Zum 100. Jubiläum der Wiesn, im Jahre 1910, wurden in der Pschorr-Bräurosl, dem damals mit 12.000 Plätzen größten Festzelt, 12.000 Hektoliter Bier ausgeschenkt. Immer mehr neuere und aufregendere Fahrgeschäfte fanden ihren Weg auf die Theresienwiese.

Im Jahre 1950 wurde das Oktoberfest zum ersten Mal mit dem feierlichen Anzapfen eines Fasses in der Schottenhamel Festhalle durch den damaligen Oberbürgermeister Thomas Wimmer eröffnet. Seit nun mehr 64 Jahren ist es Tradition, dass jedes Fest mit den berühmten Worten „O’zapft is“ eröffnet wird, welche mittlerweile als Oktoberfest-„Slogan“ auf der ganzen Welt bekannt sind.

Heute ist das Oktoberfest das größte Volksfest der Welt und zieht jährlich rund sechs Millionen Besucher an.
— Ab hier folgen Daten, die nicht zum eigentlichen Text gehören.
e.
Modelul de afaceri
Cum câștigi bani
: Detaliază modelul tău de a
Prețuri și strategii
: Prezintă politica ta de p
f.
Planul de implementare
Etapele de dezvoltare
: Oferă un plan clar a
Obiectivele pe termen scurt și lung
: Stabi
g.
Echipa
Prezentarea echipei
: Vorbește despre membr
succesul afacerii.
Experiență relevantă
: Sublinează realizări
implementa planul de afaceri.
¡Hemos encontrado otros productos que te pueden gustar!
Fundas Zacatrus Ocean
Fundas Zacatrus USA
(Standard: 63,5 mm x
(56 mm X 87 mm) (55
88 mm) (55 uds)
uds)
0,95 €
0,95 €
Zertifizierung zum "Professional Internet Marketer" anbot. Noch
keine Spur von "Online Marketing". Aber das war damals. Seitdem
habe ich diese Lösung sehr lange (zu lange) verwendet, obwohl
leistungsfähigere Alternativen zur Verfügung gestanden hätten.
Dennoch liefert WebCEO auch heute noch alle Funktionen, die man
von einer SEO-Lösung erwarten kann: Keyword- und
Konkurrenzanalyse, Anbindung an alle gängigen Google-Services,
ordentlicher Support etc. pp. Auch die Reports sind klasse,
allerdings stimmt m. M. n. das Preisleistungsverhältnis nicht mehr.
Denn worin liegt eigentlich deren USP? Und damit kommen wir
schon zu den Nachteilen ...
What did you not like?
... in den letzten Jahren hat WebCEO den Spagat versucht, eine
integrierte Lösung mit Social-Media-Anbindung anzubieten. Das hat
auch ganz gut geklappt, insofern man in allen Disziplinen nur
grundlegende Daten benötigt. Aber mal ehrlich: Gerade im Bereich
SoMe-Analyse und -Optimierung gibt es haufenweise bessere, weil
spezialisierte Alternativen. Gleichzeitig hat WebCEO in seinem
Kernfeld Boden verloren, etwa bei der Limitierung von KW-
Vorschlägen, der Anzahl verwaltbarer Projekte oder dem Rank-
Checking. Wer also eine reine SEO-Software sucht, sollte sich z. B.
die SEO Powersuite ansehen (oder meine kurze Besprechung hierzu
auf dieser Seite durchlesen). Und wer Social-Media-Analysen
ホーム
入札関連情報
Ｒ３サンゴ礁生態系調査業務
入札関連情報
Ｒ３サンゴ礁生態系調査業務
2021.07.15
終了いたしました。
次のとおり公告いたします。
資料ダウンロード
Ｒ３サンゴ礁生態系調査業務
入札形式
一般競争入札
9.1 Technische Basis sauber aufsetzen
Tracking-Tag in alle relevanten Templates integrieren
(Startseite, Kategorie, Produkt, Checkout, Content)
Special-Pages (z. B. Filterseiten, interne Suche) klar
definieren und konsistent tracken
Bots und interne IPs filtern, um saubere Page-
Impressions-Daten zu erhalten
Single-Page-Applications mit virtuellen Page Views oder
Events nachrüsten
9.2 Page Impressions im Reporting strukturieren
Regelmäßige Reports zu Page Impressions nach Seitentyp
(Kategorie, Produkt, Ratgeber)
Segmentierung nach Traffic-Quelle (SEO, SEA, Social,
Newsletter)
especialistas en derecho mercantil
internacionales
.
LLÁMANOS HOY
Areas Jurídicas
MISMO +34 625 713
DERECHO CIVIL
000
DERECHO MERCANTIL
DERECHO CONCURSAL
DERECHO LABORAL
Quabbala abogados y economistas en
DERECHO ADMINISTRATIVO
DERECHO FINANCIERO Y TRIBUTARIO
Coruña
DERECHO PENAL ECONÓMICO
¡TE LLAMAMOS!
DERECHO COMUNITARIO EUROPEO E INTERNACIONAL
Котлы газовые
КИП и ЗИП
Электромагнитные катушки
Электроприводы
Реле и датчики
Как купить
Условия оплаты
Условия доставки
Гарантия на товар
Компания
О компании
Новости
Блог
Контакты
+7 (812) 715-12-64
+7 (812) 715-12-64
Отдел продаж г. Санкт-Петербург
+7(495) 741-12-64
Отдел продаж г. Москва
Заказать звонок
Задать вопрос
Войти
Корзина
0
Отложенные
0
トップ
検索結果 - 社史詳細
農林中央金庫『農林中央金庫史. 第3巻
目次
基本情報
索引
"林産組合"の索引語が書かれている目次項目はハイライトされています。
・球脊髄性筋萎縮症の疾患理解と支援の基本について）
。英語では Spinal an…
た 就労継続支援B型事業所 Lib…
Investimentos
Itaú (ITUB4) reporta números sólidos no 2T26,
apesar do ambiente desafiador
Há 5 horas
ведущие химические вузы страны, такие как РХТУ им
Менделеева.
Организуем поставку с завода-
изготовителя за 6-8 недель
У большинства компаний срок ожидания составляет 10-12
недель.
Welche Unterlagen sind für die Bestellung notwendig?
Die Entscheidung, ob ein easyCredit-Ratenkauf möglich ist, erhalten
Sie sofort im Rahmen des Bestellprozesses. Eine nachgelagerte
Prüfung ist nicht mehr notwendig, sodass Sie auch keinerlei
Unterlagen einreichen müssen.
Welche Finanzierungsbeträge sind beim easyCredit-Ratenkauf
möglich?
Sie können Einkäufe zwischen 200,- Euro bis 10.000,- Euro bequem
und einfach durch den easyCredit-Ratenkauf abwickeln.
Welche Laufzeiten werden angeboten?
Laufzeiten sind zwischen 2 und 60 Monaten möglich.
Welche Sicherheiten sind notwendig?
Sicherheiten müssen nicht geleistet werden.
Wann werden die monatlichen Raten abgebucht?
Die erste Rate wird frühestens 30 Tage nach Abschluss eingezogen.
Immer zahlreicher werden auch die Gäste aus dem Ausland, wobei nicht nur die Nachbarländer Italien, Österreich und Holland, sondern vor allem auch die USA, Japan und Australien genannt seien.

Für alle, die die Atmosphäre des traditionellen Oktoberfests erleben möchten, gibt es seit 2010 die „Oide Wiesn“ am Südende der Theresienwiese. Gegen ein kleines Eintrittsgeld stehen für die Besucher historische Karusselle, das familienfreundliche Musikantenzelt, das Museumszelt, das Velodrom sowie ein großes Kultur- und Kinderprogramm zur Verfügung.

Wer das Oktoberfest richtig genießen will, der sollte auf jeden Fall in Tracht erscheinen, denn im Dirndl oder mit Lederhose feiert es sich einfach am allerbesten. Vor allem die Dirndl-Auswahl ist riesig, da ist wirklich für jeden Geschmack etwas dabei. Das heißt aber nicht, dass jedes Trachten-Outfit auch wiesntauglich ist. Mittlerweile sind hochwertige, tradiotenelle Dirndl auch bei zuverlässigen Online Anbietern wie https://www.maxisstore.de/ erhältlich.

Was ein Dirndl authentisch macht, ist so unterschiedlich wie die Fahrgeschäfte auf der Wiesn. Von Region zu Region variieren die Elemente: So gehört zum Beispiel zur niederbayerischen Tracht bei den Passauerinnen eine Goldhaube, während die Hinterskirchenerinnen blaue Kniestrümpfe tragen, wenn sie unverheiratet sind auch noch ein Kranl – ein Krönchen – dazu. In Oberbayern tragen die Damen dagegen einen schwarzen Rock und als Schmuck eine Kropfkette. Worauf man sich aber – gestern und heute – verlassen kann, ist die Schürzenregel: Schleife rechts bedeutet, dass die Frau im Dirndl verheiratet oder zumindest fest verbandelt ist. Links dagegen signalisiert, dass man noch zu haben ist. Ganz Beflissene wissen übrigens auch noch um zwei weitere Varianten: Witwen tragen die Schleife hinten, Jungfrauen vorne.

Und noch eine traditionelle Grundregel gibt es: Das Dirndl ist maximal so kurz wie ein Maßkrug hoch ist.